Ryan Pelletier, Jeff Nagge, John-Michael Gamble
OBJECTIVE: To assess the variation in bleeding risk estimates and risk stratification among Web and mobile applications for patients with atrial fibrillation. DESIGN: Cross-sectional study. SETTING: Simulated patient population. PARTICIPANTS: Hypothetical patient cohorts that encompassed all possible binary risk factor combinations for each clinical prediction model.

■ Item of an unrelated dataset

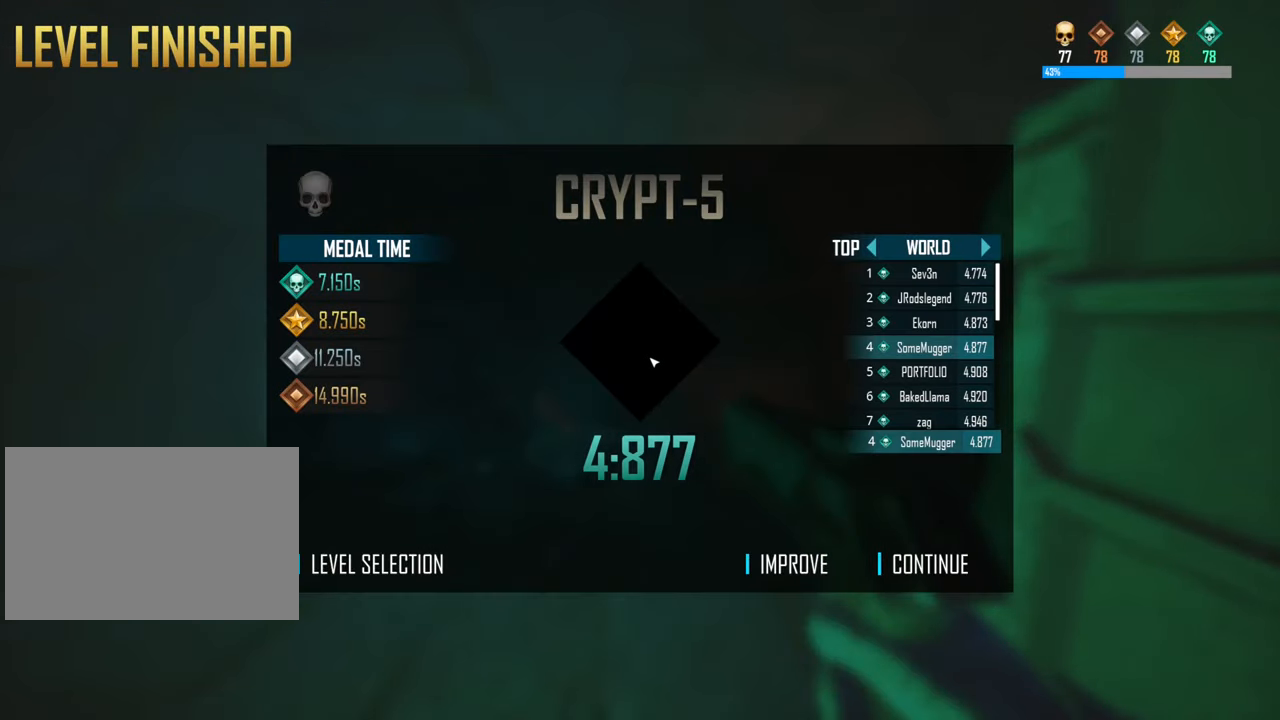
{"keys": [], "events": []}
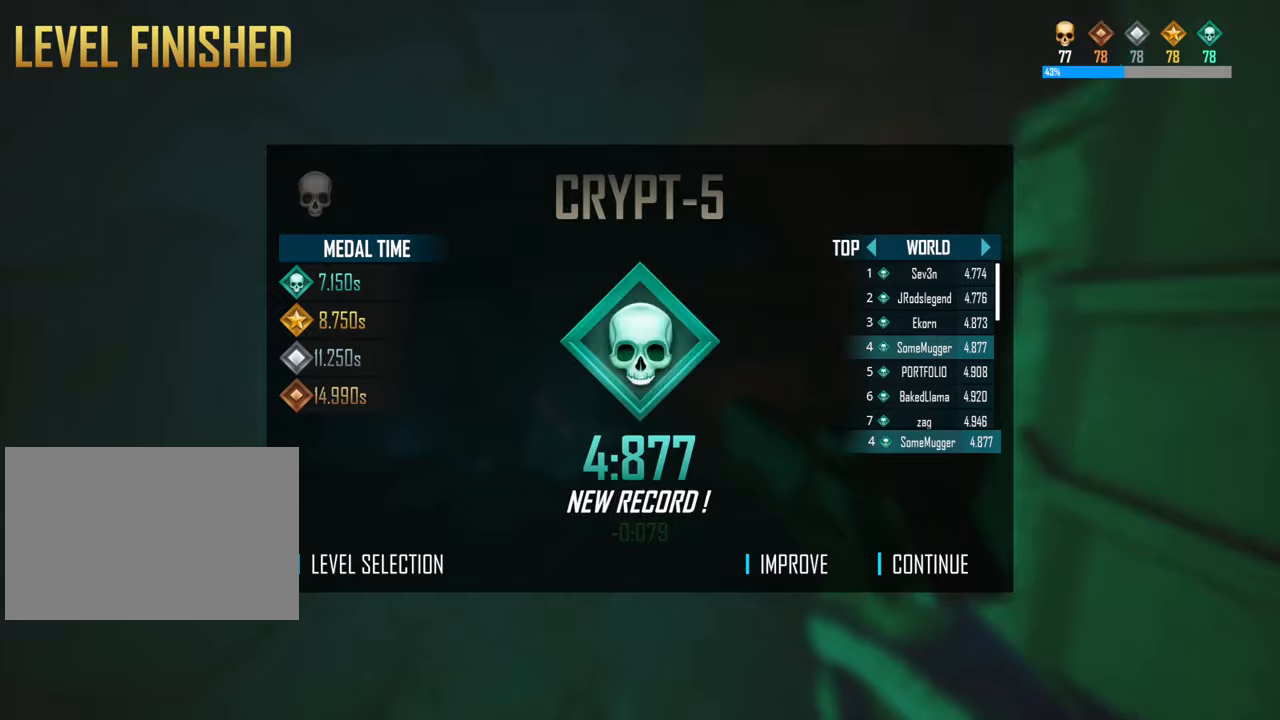
{"keys": [], "events": []}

INTERVENTIONS: Twenty-five bleeding risk calculators (18 Web and 7 mobile apps), each of which used 1 of 4 clinical prediction models to predict an individual's 12-month bleed risk: ATRIA (Anticoagulation and Risk Factors in Atrial Fibrillation), HAS-BLED (hypertension [systolic blood pressure >160 mm Hg], abnormal renal or liver function, stroke [caused by bleeding], bleeding, labile international normalized ratio, elderly [age >65 years], drugs [acetylsalicylic acid or nonsteroidal anti-inflammatory drugs] or alcohol [≥8 drinks per week]), HEMORR2 HAGES (hepatic or renal disease, ethanol abuse, malignancy, older [age >75 years], reduced platelet count or function, rebleeding risk [history of past bleeding], hypertension [uncontrolled], anemia, genetic factors, excessive fall risk, and stroke), and mOBRI (modified Outpatient Bleeding Risk Index)...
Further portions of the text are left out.